GIVEN RECORDS.
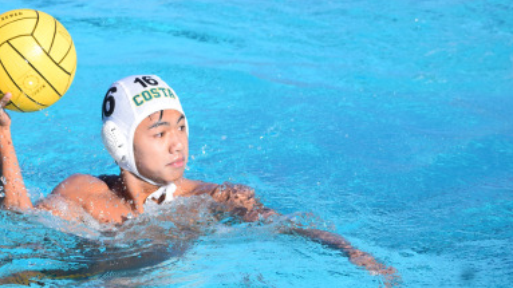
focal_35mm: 233
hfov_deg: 9.3
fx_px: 3164
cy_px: 106
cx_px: 171
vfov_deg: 5.2
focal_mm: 105
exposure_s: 1/1600
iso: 400
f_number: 6.3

TASK BRIEF. Would you transcribe the listing above line by line, exactly, leaving every picture out?

EXERCISE ANSWER.
focal_35mm: 233
hfov_deg: 9.3
fx_px: 3164
cy_px: 106
cx_px: 171
vfov_deg: 5.2
focal_mm: 105
exposure_s: 1/1600
iso: 400
f_number: 6.3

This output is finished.